Introduction: Personal experiences describing the impact of mental health service use (or its absence) have been shared on a substantial scale, including in published narratives, and through systems collecting feedback from service users. Knowledge of collective experiences described in mental health service narratives (MHSN) could be used to create meaningful health service change, but MHSN remain under-used, including due to limited analyst capacity. We believe that empowering citizens to make meaning from MHSN, including through identifying collective experiences, could transform mental health service policy and practice.
Methods: With Rethink Mental Illness, we convened workshops exploring how to empower citizens, attended by people with lived experience of mental illness, organisations who advocate for policy and practice change, organisations who collect service user feedback, and citizen science researchers.
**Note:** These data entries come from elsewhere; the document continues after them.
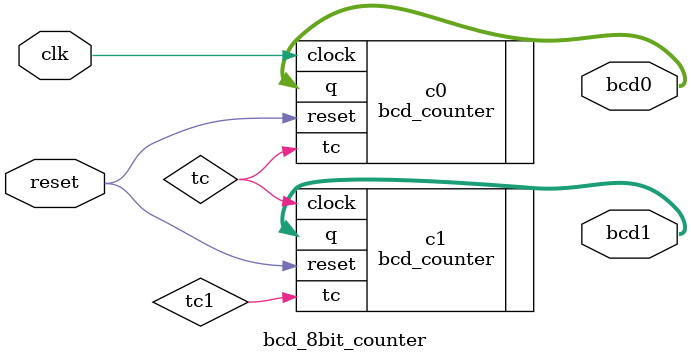
<source format=v>
/**************************************
* Module: bcd_8bit_counter
* Date:2018-04-29  
* Author: sladekm     
*
* Description: 
***************************************/
module  bcd_8bit_counter(
    input   clk,
    input   reset,
    output  [3:0] bcd0,
    output  [3:0] bcd1
);
   wire 	  tc;
   wire 	  tc1;
   
   bcd_counter c0(.clock(clk), .reset(reset),.tc(tc),.q(bcd0));
   bcd_counter c1(.clock(tc), .reset(reset), .tc(tc1),.q(bcd1));
   
endmodule


</source>
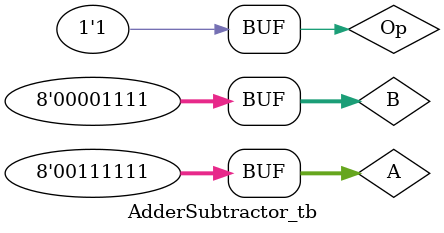
<source format=v>
`timescale 1ns/1ps

module AdderSubtractor_tb;  // 90 ns
    reg [7:0] A;
    reg [7:0] B;
    reg Op;

    wire [7:0] S;
    wire Cout;

    parameter N = 8;

    GateLevelAS #(N) uut (
    // ContinuousAssignmentAS #(N) uut (
    // ProceduralConstructAS #(N) uut (
        .A(A), 
        .B(B), 
        .Op(Op), 
        .S(S), 
        .Cout(Cout)
    );

    initial begin

        A = 8'b00000001; // A = 1
        B = 8'b00000001; // B = 1
        Op = 0;          // addition
        #10;

        A = 8'b10000000; // A = -128
        B = 8'b01111111; // B = 127
        Op = 0;          // addition
        #10;

        A = 8'b01100000; // A = 96
        B = 8'b00010000; // B = 16
        Op = 1;          // subtraction
        #10;

        A = 8'b11111111; // A = -1
        B = 8'b00000001; // B = 1
        Op = 0;          // addition
        #10;

        A = 8'b00010010; // A = 18
        B = 8'b00001111; // B = 15
        Op = 1;          // subtraction
        #10;

        // A = 8'b10011110; // A = -98
        // B = 8'b10101010; // B = -86
        // Op = 0;          // addition
        // #10;

        A = 8'b00001000; // A = 8
        B = 8'b00000001; // B = 1
        Op = 1;          // subtraction
        #10;

        A = 8'b11000001; // A = -63
        B = 8'b00000101; // B = 5
        Op = 1;          // subtraction
        #10;

        A = 8'b10110101; // A = -75
        B = 8'b01010110; // B = 86
        Op = 0;          // addition
        #10;

        A = 8'b00111111; // A = 63
        B = 8'b00001111; // B = 15
        Op = 1;          // subtraction
        #10;
    end
endmodule

</source>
Results: We learnt that enabling citizens to make meaning from MHSN requires careful attention to supportive structures, as MHSN can describe distressing experiences, and citizens may lack knowledge on how to engage with content. We developed a preliminary change model with two central components: 1) mechanisms to elicit, curate, and analyse SU experiences; 2) mechanisms to influence decisions and change mindsets. Citizen may be supported to engage with MHSN through two frames of reference: 1) Utilitarian (using MHSN to identify practical changes to systems that create benefit); 2) Human rights (drawing on collection of MHSN to identify systemic abuses of human rights in mental health treatment). Training will be needed to enable citizens to work withing these frames of reference, and should be designed to provide a residual benefit to citizens. How to aggregate knowledge at scale is a central challenge, particularly given varied access rights for MHSN (from confidential to public).
Conclusion: Enabling citizens to lead the process of making meaning from mental health service narratives is achievable with care and adequate resourcing.